The Unreliability of LLMs and What Lies Ahead
Perceived Capabilities and Hype
- Many see LLMs as doing “more of what computers already did”: pattern matching, data analysis, boilerplate generation, not magic new intelligence.
- Others point out qualitatively new-feeling abilities (philosophical framing of news, reasoning about images, bespoke code/library suggestions) but agree it’s still statistical text/data processing.
- Strong skepticism that current LLMs justify their valuation or “Cyber Christ” narrative, though most agree they’ll remain as a useful technology.
Reliability, Hallucinations, and “Lying”
- Core complaint: models confidently output plausible but false information and fabricated rationales; in critical work this is indistinguishable from lying.
- Several argue “lying” and “hallucination” are misleading anthropomorphic metaphors: the model has no self-knowledge or grounding, just produces likely text.
- RLHF/feedback schemes may inadvertently select for outputs that are persuasively wrong, optimizing for deception-like behavior.
Divergent User Experiences
- One camp: “mostly right enough” for coding, writing, brainstorming, learning; willing to live with uncertainty and verify when needed.
- Other camp: finds outputs “mostly wrong in subtle ways,” making review cost higher than doing work from scratch.
- This divide is framed as differing expectations, tolerance for uncertainty, domain expertise, and even personality.

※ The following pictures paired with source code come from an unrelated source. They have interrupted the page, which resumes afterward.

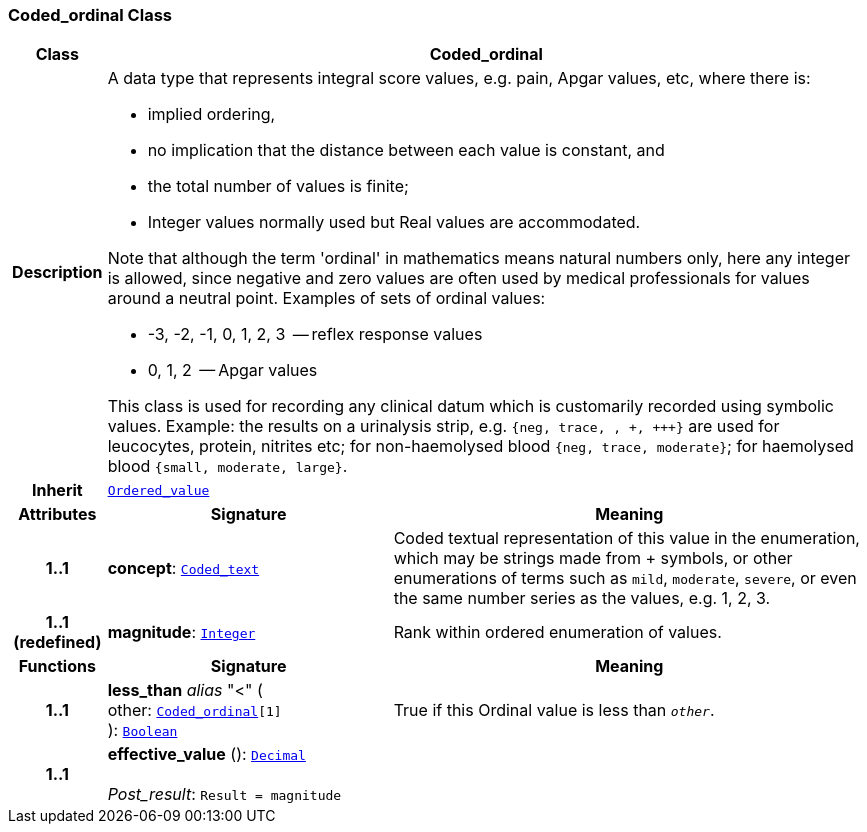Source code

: === Coded_ordinal Class

[cols="^1,3,5"]
|===
h|*Class*
2+^h|*Coded_ordinal*

h|*Description*
2+a|A data type that represents integral score values, e.g. pain, Apgar values, etc, where there is:

* implied ordering,
* no implication that the distance between each value is constant, and
* the total number of values is finite;
* Integer values normally used but Real values are accommodated.

Note that although the term 'ordinal' in mathematics means natural numbers only, here any integer is allowed, since negative and zero values are often used by medical professionals for values around a neutral point. Examples of sets of ordinal values:

*   -3, -2, -1, 0, 1, 2, 3  -- reflex response values
*    0, 1, 2                  -- Apgar values

This class is used for recording any clinical datum which is customarily recorded using symbolic values. Example: the results on a urinalysis strip, e.g. `{neg, trace, +, \++, \+++}` are used for leucocytes, protein, nitrites etc; for non-haemolysed blood `{neg, trace, moderate}`; for haemolysed blood `{small, moderate, large}`.

h|*Inherit*
2+|`<<_ordered_value_class,Ordered_value>>`

h|*Attributes*
^h|*Signature*
^h|*Meaning*

h|*1..1*
|*concept*: `<<_coded_text_class,Coded_text>>`
a|Coded textual representation of this value in the enumeration, which may be strings made from  +  symbols, or other enumerations of terms such as  `mild`, `moderate`, `severe`, or even the same number series as the values, e.g. 1, 2, 3.

h|*1..1 +
(redefined)*
|*magnitude*: `<<_integer_class,Integer>>`
a|Rank within ordered enumeration of values.
h|*Functions*
^h|*Signature*
^h|*Meaning*

h|*1..1*
|*less_than* __alias__ "<" ( +
other: `<<_coded_ordinal_class,Coded_ordinal>>[1]` +
): `<<_boolean_class,Boolean>>`
a|True if this Ordinal value is less than `_other_`.

h|*1..1*
|*effective_value* (): `<<_decimal_class,Decimal>>` +
 +
__Post_result__: `Result = magnitude`
a|
|===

Software Development Use Cases
- Positive reports: big time savings on glue code, scripts, YAML transforms, CI configs, documentation, small DB queries, unit tests; especially in mainstream languages.
- Critics say productivity gains are overstated: time shifts from typing to careful review, especially for large changes or legacy systems.
- Concerns about “vibe-coded” codebases, security flaws, and future maintenance of LLM-generated sludge.
High-Stakes vs Low-Stakes Applications
- Widely accepted for low-consequence tasks: vacation ideation, travel “vibe checks,” children’s books, vanity content, internal summaries.
- Strong pushback on using LLMs in law, government benefits, safety-critical engineering, or financial analysis where “mostly right” is unacceptable.
Search, Summarization, and Knowledge Quality
- LLM-based summaries in search are praised for convenience but criticized for factual inversions and reduced traffic to original sources.
- Worry that powerful “bullshit machines” exploit people’s Gell-Mann–like tendency to trust fluent text outside their expertise.
Scientific/Technical Domains and Causality
- Scientists report that even with tools and citations, models conflate correlated concepts, mis-group topics, and mis-handle basic domain math.
- Multiple comments argue that genuine progress requires causal/world models and rigorous evaluation theory, not just bigger LLMs or prompt tricks.